[Job] Reproduce each of the following entries verbatim, preserving every line in its original order.

[Entries shown]

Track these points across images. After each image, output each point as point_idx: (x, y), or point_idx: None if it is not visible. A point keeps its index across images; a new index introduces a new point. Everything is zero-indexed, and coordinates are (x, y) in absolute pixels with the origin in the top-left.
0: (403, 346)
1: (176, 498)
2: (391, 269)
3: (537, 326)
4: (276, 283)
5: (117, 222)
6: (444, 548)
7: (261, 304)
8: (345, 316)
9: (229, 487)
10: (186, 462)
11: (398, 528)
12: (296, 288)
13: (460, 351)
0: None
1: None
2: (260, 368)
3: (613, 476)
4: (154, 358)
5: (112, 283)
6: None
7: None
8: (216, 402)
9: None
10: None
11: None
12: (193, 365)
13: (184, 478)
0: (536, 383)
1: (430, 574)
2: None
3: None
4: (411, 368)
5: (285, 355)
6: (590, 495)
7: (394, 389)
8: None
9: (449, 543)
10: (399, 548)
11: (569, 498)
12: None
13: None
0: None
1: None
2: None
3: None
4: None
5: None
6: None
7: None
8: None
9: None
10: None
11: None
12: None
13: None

[Output for this exercise]
Track these points across images. After each image, output each point as point_idx: (x, y), or point_idx: None if it is not visible. A point keeps its index across images; a new index introduces a new point. Everything is zero-indexed, and coordinates are (x, y) in absolute pixels with the origin in the top-left.
0: (403, 346)
1: (176, 498)
2: (391, 269)
3: (537, 326)
4: (276, 283)
5: (117, 222)
6: (444, 548)
7: (261, 304)
8: (345, 316)
9: (229, 487)
10: (186, 462)
11: (398, 528)
12: (296, 288)
13: (460, 351)
0: None
1: None
2: (260, 368)
3: (613, 476)
4: (154, 358)
5: (112, 283)
6: None
7: None
8: (216, 402)
9: None
10: None
11: None
12: (193, 365)
13: (184, 478)
0: (536, 383)
1: (430, 574)
2: None
3: None
4: (411, 368)
5: (285, 355)
6: (590, 495)
7: (394, 389)
8: None
9: (449, 543)
10: (399, 548)
11: (569, 498)
12: None
13: None
0: None
1: None
2: None
3: None
4: None
5: None
6: None
7: None
8: None
9: None
10: None
11: None
12: None
13: None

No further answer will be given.